Fmr1, Mtap1b, Sod1, Rhoa, and Calb1 mRNAs interact with FMRP in vivo. (A) Western blot analysis of UV-crosslinking and immunoprecipitation (CLIP) assay performed on Fmr1 wild-type (WT) and knock-out (KO) total brain lysates using polyclonal antibodies raised against the C terminus of FMRP. Input lysate (1/100th) and immunoprecipitates (IP, 1/20th) were probed for FMRP and its interacting protein partners FXR1P and FXR2P, respectively, by western blotting, revealing the presence of FMRP in the WT immunoprecipitates (upper panel revealed with 1C3 antibody), together with interacting partners FXR1P and FXR2P (lower panel revealed by 3Fx antibody). (B) RT-PCR analysis of mRNAs associated with FMRP. Total RNA was extracted from the input brain lysate and immunoprecipitates described in A, and used as a template for RT-PCR. RT-PCR products obtained from Fmr1-KO (lane 1) and WT (lane 2) inputs and from immunoprecipitates of Fmr1-KO (lane 3) and WT (lane 4) brain extracts were separated and visualized by agarose gel electrophoresis. This reveals that the known FMRP mRNA targets Fmr1 and Mtap1B are selectively recovered in the WT immunoprecipitate, while the unrelated mRNA Tubb3 is not recovered. Sod1 mRNA is also selectively recovered in the immunoprecipitate together with Rhoa and Calb1 mRNAs. Control PCR (lane 5) was performed in the absence of reverse-transcriptase. Lower DNA molecular weight markers presented on the left of the gels are, respectively, 100, 200, 300, 400, 500, 600, 800, and 1000 bp.

Figure 7.

Schematic metabolic map of Fmr1-deficiency in cortex and cerebellum.

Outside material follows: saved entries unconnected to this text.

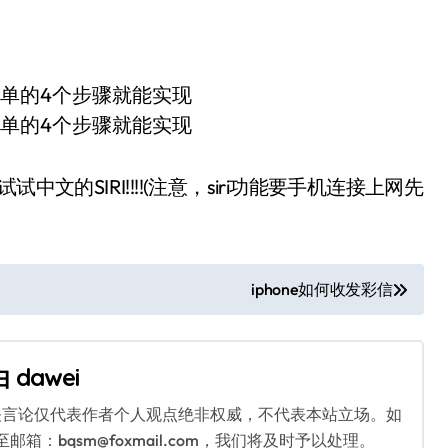
的SIRI!!!!(注意，siri功能要手机连接上网先
iphone如何收发彩信
由
dawei
关言论仅代表作者个人观点绝非权威，不代表本站立场。如
：bqsm@foxmail.com，我们将及时予以处理。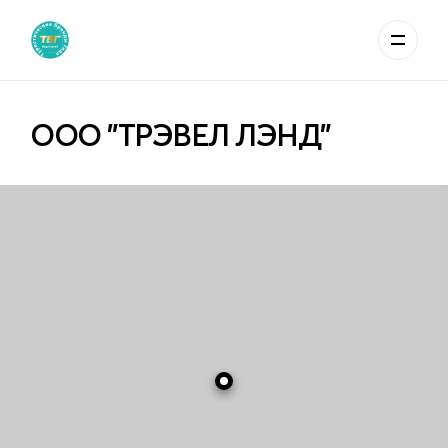
ООО "ТРЭВЕЛ ЛЭНД"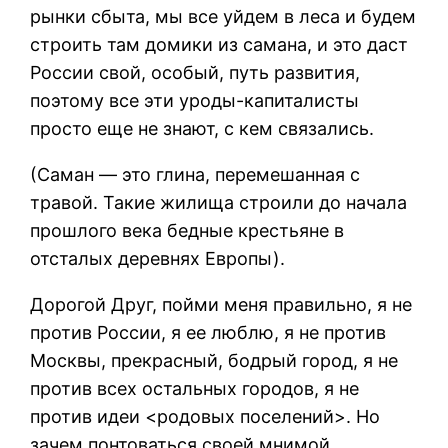
рынки сбыта, мы все уйдем в леса и будем
строить там домики из самана, и это даст
России свой, особый, путь развития,
поэтому все эти уроды-капиталисты
просто еще не знают, с кем связались.
(Саман — это глина, перемешанная с
травой. Такие жилища строили до начала
прошлого века бедные крестьяне в
отсталых деревнях Европы).
Дорогой Друг, пойми меня правильно, я не
против России, я ее люблю, я не против
Москвы, прекрасный, бодрый город, я не
против всех остальных городов, я не
против идеи <родовых поселений>. Но
зачем понтоваться своей мнимой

Astrocytes and neurons cooperate metabolically for neuronal energy fueling and biosynthesis of neurotransmitters, and this cooperation seems compromised in the Fmr1-null brain. Glucose, lactate, and acetoacetate are neuronal energy substrates (framed in pink) which contribute to replenish acetyl-coA stores to fuel the tricarboxylic acid cycle. Glutamate and GABA can enter the TCA cycle via conversion upstream of or downstream from the intermediate metabolite alpha-ketoglutarate (αKG). Metabolites affected by Fmr1-deficiency are represented in blue if decreased and red if increased. Metabolites acting as neurotransmitters are represented in yellow frames. (NAA) N-acetyl-aspartate, (NAAG) N-acetyl-aspartyl-glutamate, (GAD65) glutamate dehydrogenase, (CHAT) choline O-acetyltransferase, (ACHE) acetylcholinesterase.